The network checks that the signature matches the public key in the transaction, and that the public key matches the address from which it is spending. This proves ownership: the person who has the private key to this address really did authorize this transaction.

EOS's creative use of base58check

In cryptocurrency world, the base58 encoding is pretty well known. It is also conceptually very simple: just take a byte array, interpret is as a big-endian number, and convert that number to base 58.

Why 58 in particular? Let’s look at the character set: it’s all upper-case and lower-case latin letters, plus decimal digits. That is 26 lower-case, 26 upper-case, 10 digits, for a total of 64. Now remove l and I and O and 0 because they get confused easily, and you are down to 58.

By the standards of this blog, this is an extremely smart, reasonable and well thought out idea. It does have the curious property that zero is encoded as 1 (because we removed 0), but that’s nothing we actually care about.

It’s also somewhat impractical: given that 256 and 58 are not divisible by each other, you can’t just cut-and-paste parts of the base58 representation as if you were cutting and pasting bytes. base58(x + y) != base58(x) + base58(y) for any x and y. But, again, we are not doing that, so we don’t mind.

With that, enter base58check: take the byte array you want to encode, calculate SHA-256 of it, take first four bytes as a checksum, append to data, encode. Like this:

1
2
3
def base58check_encode(data):
sha = hashlib.sha256(data).digest()
return base58_encode(data + sha[:4])

Now if a user types the thing wrong, the checksum will fail and you can tell them. Nice, simple, very reasonable.

That’s why folks at EOS decided to shake it up.

Firstly, SHA-256 is not good enough for EOS. Instead we’ll use RIPEMD-160. Now, I have nothing against RIPEMD-160, except there is no reason whatsoever to not use SHA-256, but, OK, you do you. What comes next is worse.

EOS signature looks like this: SIG_K1_KirzetKmDKt1Rbf4k(...). The SIG means signature, K1 is one of two supported curves, and the alphabet soup is base58check-encoded data.

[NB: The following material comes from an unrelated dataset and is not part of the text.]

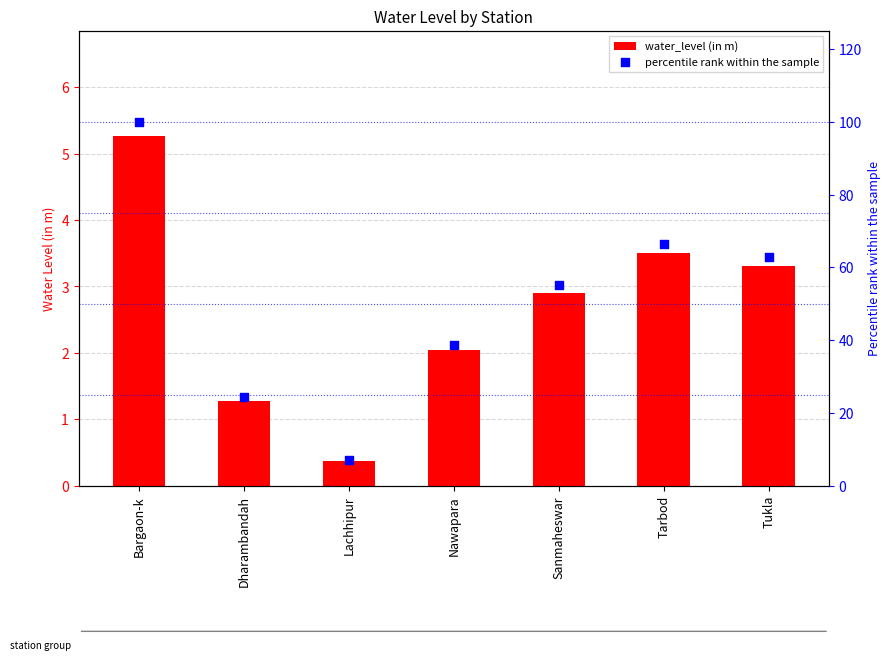

What are all the series names shown in the legend?

water_level (in m), percentile rank within the sample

So you take the K1, and add it to the checksum calculation.

Not to the data. No. To the checksum calculation only.

So we can’t use the function given above, because the checksum is taken from something other than the encoded data!!

I’m not even talking about how you take the prefix and add it at end. Like this:

1
2
3
def base58check_eos_encode(data, curve_type):
checksum = ripemd160(data + curve_type).digest()
return base58_encode(data + checksum[:4])

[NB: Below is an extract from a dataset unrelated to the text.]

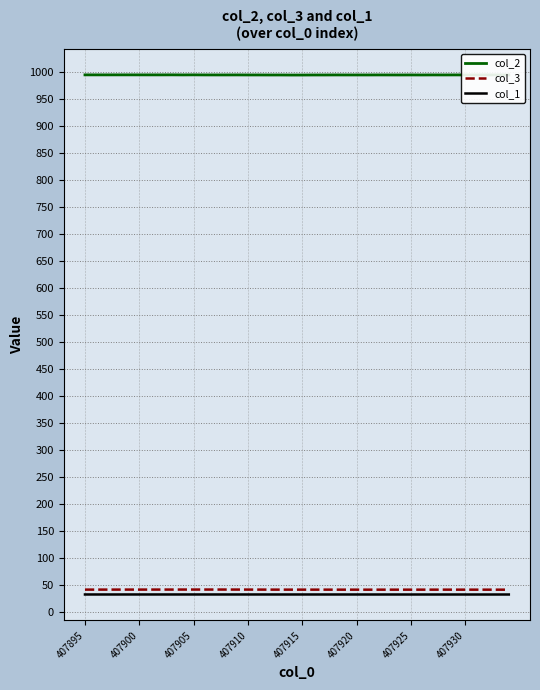

True or false: col_2 and col_3 intersect in this chart.

False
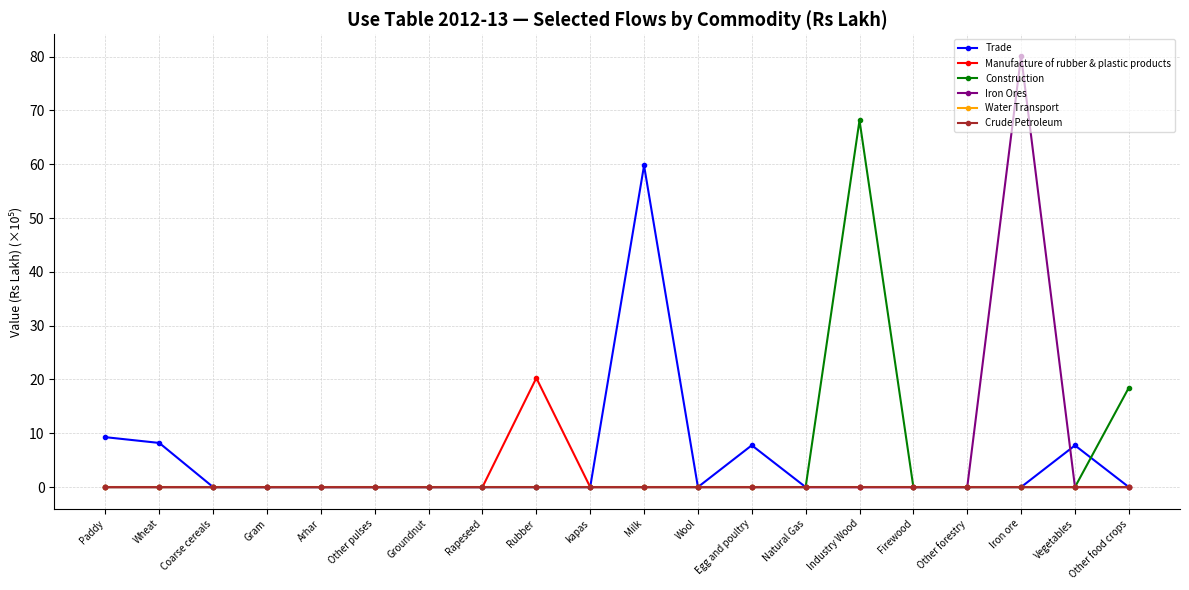

How many data points does each series have?

20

I am … not sure what the goal was here. Tie the curve type to the base58 represenation of signature data? So that the user can’t change SIG_K1_ to SIG_R1_ just like that? But then whyyyyy would you not add the curve name at start of the data? Like, base58check_encode(b"K1" + signature)? Then you could even leave it out of the readable prefix and just send SIG_lkasjdfasdoi, right?

For a bit of more fun, there are two formats of public keys: EOSe3LkLKEJSf(...), which is normal base58check, and PUB_K1_e3LkLKEJSf(...), where the K1 goes into the checksum. That’s the only difference, so the base58 string will be mostly the same, except for the checksum at end, so you can’t simply overwrite EOS with PUB_K1_. Because $deity forbid we allow users to simply overwrite the prefix and get, well, the exact same thing in a newer format.

And this is what this blog is about. There are dozens of ways you can go with this combination of formats. You could even choose a fixed prefix for the data so that the Base58 representation starts with ascii string K1 - Bitcoin-like coins do this to get distinct addresses. You could keep base58check as-is and it would be fine.

But no. Out of the countless reasonable options, you had to go and do … well … this.